At the Mexico meeting, developed countries committed to the target of devoting 0.7 per cent of their gross national income (GNI) as official development assistance to poor countries.

Gonsalves, however, noted that developed nations are today contributing only about 0.32 per cent of their GNI.

“Look! We just got to get this better. We’ve got to do it right. It’s just not good for us to be

taken for a ride all these years with all these promises. It has to come to an end sometime. And the world is changing. Let’s get it right. It is our responsibility. Please!” Gonsalves said, in what appeared to be an extemporaneous addition to his prepared comments.

“Our dream, in this regard, Mr. President, remains constantly unfulfilled,” he further said and quoted American writer Langston Hughes, who, in one of his poems, asked, “What happens to a dream deferred?”

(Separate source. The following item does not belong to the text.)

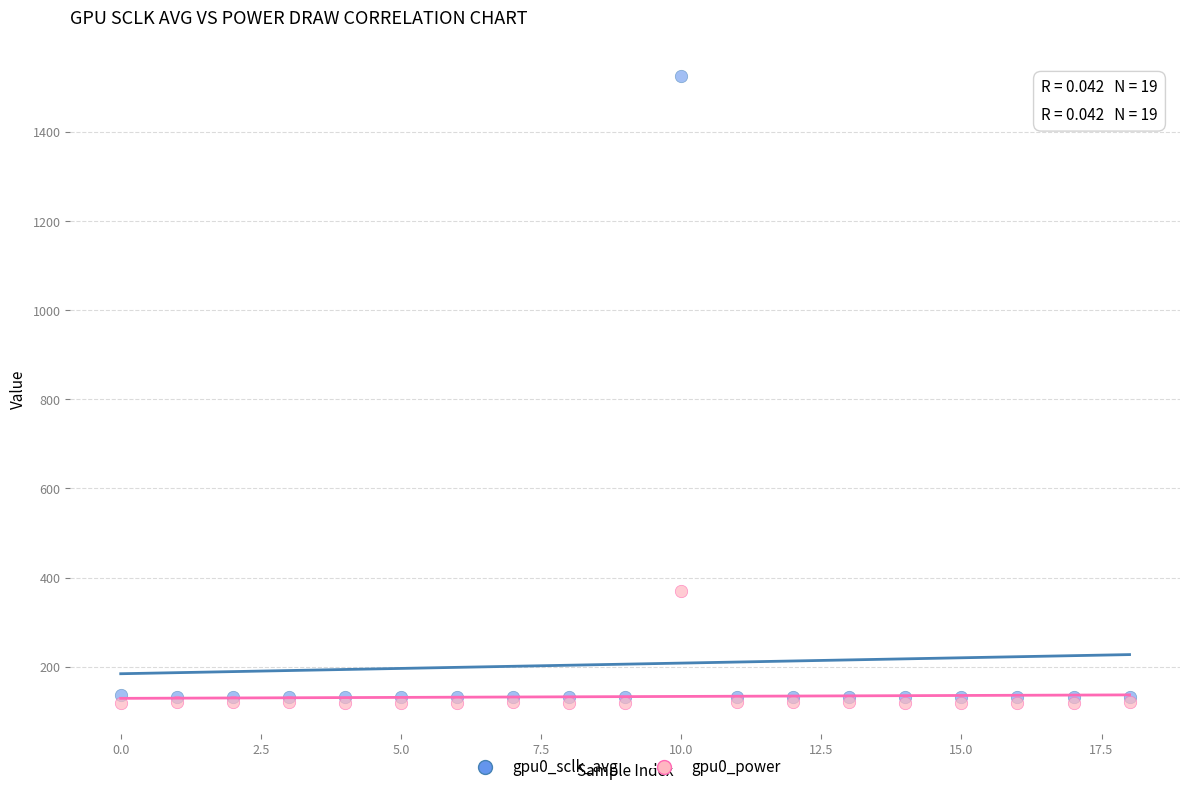

Which series reaches the minimum Y coordinate?

gpu0_power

“Recent events in the streets of major cities across this world have probably answered Langston Hughes’ queries. The talk is cheap, we got to get some action,” he remarked.

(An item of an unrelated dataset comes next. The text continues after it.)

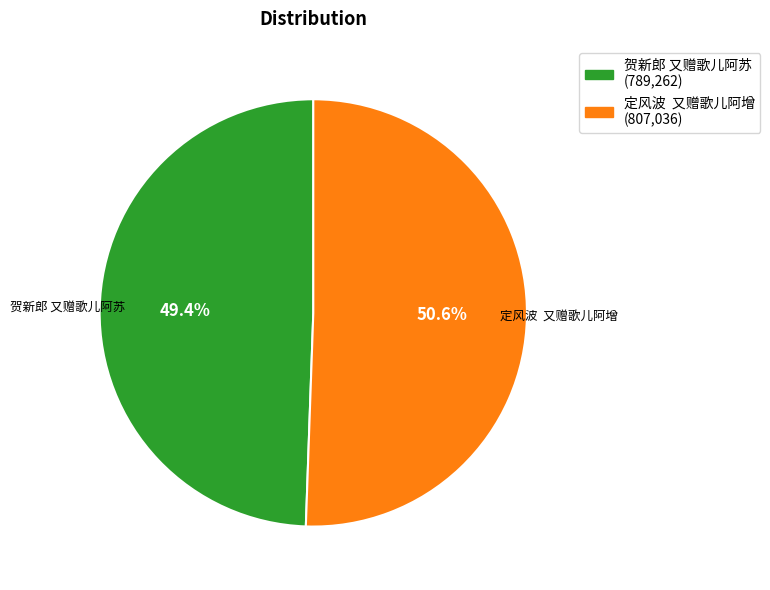

To the nearest percent, what percentage of the pie is 贺新郎 又赠歌儿阿苏?

49%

Gonsalves noted the U.N. conference on the world economic and financial crisis and its impact on development and said the U.N. General Assembly must meaningfully follow up on the unfulfilled recommendation of that conference.

“Our Caribbean region has a vested interest in this most urgent of matters,” he said, even as he noted that SVG was this year the subject of a UN resolution that called on the international community to provide assistance in the wake of Hurricane Tomas, which ravaged the nation’s agriculture and infrastructure last November.

Gonsalves said that SVG was grateful to countries that contributed to the recovery even as he reminded the international community of the continuing recovery efforts and vulnerability of Caribbean countries during the Atlantic hurricane season.